-- Activity --
Return every line of the records that includes the string "badge".
───── Input for this task ─────
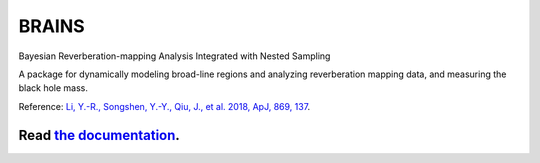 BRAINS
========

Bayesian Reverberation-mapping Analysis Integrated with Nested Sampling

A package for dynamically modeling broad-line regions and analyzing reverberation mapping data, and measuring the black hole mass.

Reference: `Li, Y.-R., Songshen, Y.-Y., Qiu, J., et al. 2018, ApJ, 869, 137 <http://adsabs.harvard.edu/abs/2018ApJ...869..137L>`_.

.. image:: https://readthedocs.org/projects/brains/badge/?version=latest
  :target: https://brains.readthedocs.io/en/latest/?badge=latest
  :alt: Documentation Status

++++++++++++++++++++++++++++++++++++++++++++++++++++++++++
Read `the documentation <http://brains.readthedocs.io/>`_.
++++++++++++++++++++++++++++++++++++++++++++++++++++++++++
─────
-- Result of this exercise --
.. image:: https://readthedocs.org/projects/brains/badge/?version=latest
  :target: https://brains.readthedocs.io/en/latest/?badge=latest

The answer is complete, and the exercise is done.